Page text -
If Demy’s film seems outmoded or “old-fashioned” in any way, it may be that Une chambre en ville – like so much of his work – can be “read” as an essentially homosexual story in heterosexual guise. Rumours about Demy’s sexuality were not entirely hushed by his marriage to fellow filmmaker Agnès Varda in 1962. In her recent autobiographical film, Les plages d’Agnès (The Beaches of Agnès, 2008), his widow finally revealed that Demy’s death in 1990 was due to AIDS. Certainly, the basis of Une chambre en ville – an amour fou that ignites while both partners are cruising in a dark street – is remote from most heterosexual experience, but is instantly recognisable to gay men. Indeed, the film evokes Luchino Visconti’s Le notti bianche (White Nights, 1957) as a paean to the night city, to the sexual and romantic potential that lurks in darkened doorways or deserted streets. Hence the poignancy of Sanda’s defiant outburst to her cold, tyrannical mother:

Don’t you know what love is? Or passion? Or obsession? Nothing matters anymore. I’m in love for the first time. Words seem so empty to express this feeling. I love his skin, his smell. His strength, his softness, his laugh…. Nothing you can say will make the slightest difference.

Writing these lines, and hearing them spoken by his new muse, is as close as Demy ever came to a public “coming out”.

All this must have seemed a bit quaint, as France in the ’80s saw the advent of overtly “gay” films such as Querelle (Rainer Werner Fassbinder, 1982) and L’homme blessé (A Wounded Man, Patrice Chéreau, 1983) – both of which tackled similar themes with a frankness that Demy was unwilling or unable to try. It is not unusual for a film to succeed artistically, yet fail to find its audience, simply because it was out of tune with its time. Indeed, George Cukor’s valedictory film, Rich and Famous (1981), failed in the same year, and for similar reasons.

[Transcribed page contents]
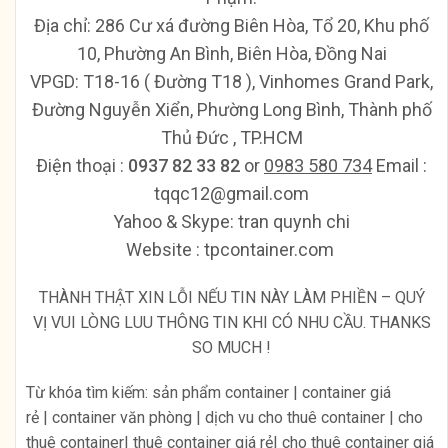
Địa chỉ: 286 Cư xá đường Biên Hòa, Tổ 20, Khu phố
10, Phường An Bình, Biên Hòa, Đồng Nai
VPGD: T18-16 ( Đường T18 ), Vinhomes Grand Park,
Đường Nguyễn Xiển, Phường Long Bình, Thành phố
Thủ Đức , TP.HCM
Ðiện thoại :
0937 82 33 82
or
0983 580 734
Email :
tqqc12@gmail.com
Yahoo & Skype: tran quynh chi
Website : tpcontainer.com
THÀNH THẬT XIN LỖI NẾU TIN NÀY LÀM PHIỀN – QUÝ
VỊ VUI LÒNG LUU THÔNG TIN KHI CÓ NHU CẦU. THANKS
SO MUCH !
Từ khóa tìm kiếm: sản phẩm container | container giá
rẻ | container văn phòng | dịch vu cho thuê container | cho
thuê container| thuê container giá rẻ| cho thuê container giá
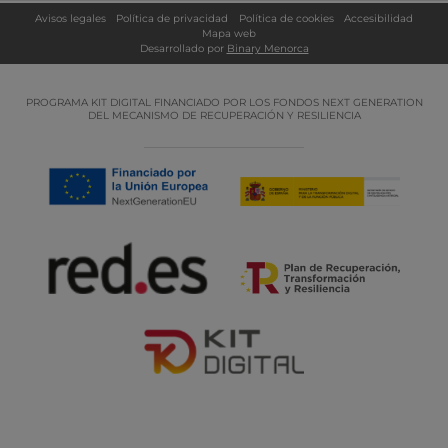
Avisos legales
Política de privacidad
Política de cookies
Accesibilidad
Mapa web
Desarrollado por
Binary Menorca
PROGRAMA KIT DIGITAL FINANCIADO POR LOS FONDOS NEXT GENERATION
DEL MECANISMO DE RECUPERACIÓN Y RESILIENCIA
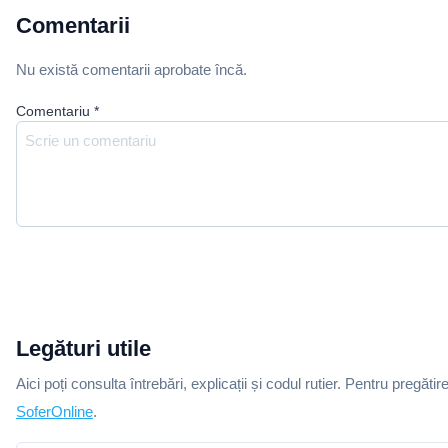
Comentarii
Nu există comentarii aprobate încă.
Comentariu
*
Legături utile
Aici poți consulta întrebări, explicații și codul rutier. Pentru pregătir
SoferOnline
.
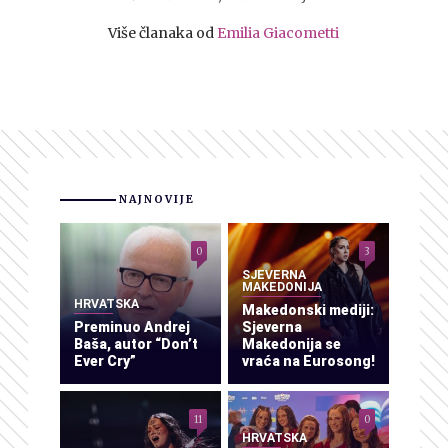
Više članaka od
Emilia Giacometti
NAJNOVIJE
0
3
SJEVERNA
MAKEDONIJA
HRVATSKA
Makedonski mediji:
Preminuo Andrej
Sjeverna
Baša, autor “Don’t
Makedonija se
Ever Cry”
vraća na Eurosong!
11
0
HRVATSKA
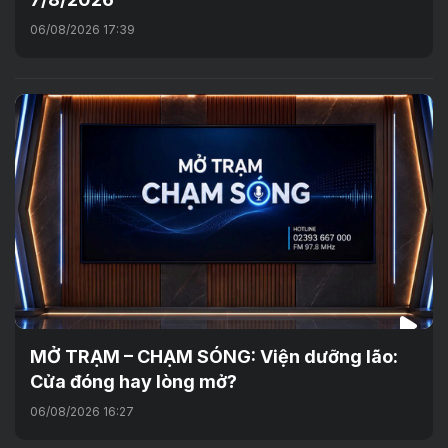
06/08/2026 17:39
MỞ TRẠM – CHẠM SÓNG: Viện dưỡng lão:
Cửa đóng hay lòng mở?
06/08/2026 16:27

What you should do - Carry on the passage about Jacques Demy's film Une chambre en ville, starting after its last sentence.

Answer space -
Yet Demy never did recover from the public’s rejection of Une chambre en ville. His next project with Sanda, Anouchka – an all-singing remake of Anna Karenina – was cancelled when its French distribution deal fell through. Two films that did see the light of day, Parking (1985) and Trois places pour le 26 (Three Places for the 26th, 1988), were marred by artistic uncertainty and – quite possibly, in those days before AZT and combination therapy – by the gradual progression of his illness. Still, Une chambre en ville survives as a darkly magnificent farewell to Demy’s unique and enchanting world. His was films were “as graceful and humane as those of Max Ophuls, as poised between speech and music as Stephen Sondheim” (5). The wonder is not that it ended, tragically, some years before his death. The wonder is that it happened at all.

Endnotes

  1. Jacques Demy, quoted on the DVD cover of Une chambre en ville, Ciné-Tamaris/Arte Video, Paris, 2008. Translated from French by the author.
  2. Pauline Kael, When the Lights Go Down, Marion Boyars, London, 1981, p. 275.
  3. Dominique Sanda, interviewed in L’univers de Jacques Demy (The Universe of Jacques Demy, Agnès Varda, 1993). Translated by the author.
  4. Demy in an archival interview included in L’univers de Jacques Demy.
  5. David Thomson, The New Biographical Dictionary of Film, Little, Brown, London, 2002, p. 222.

Une chambre en ville/A Room in Town (1982 France 88 mins)

Prod. Co: Progefi/TF1 Films Production/UGC/Top 1 Prod: Christine Gouze-Rénal Dir, Scr: Jacques Demy Phot: Jean Penzer Prod Des: Bernard Evein Ed: Sabine Mamou Mus: Michel Colombier

Cast: Dominique Sanda, Richard Berry, Danielle Darrieux, Michel Piccoli, Fabienne Guyon, Jean-François Stévenin, Jean-Louis Rollan

About The Author

David Melville is a Teaching Fellow in Film Studies and Literature at the University of Edinburgh Centre for Open Learning. He is currently completing a book on Cinema and Queer Spectatorship.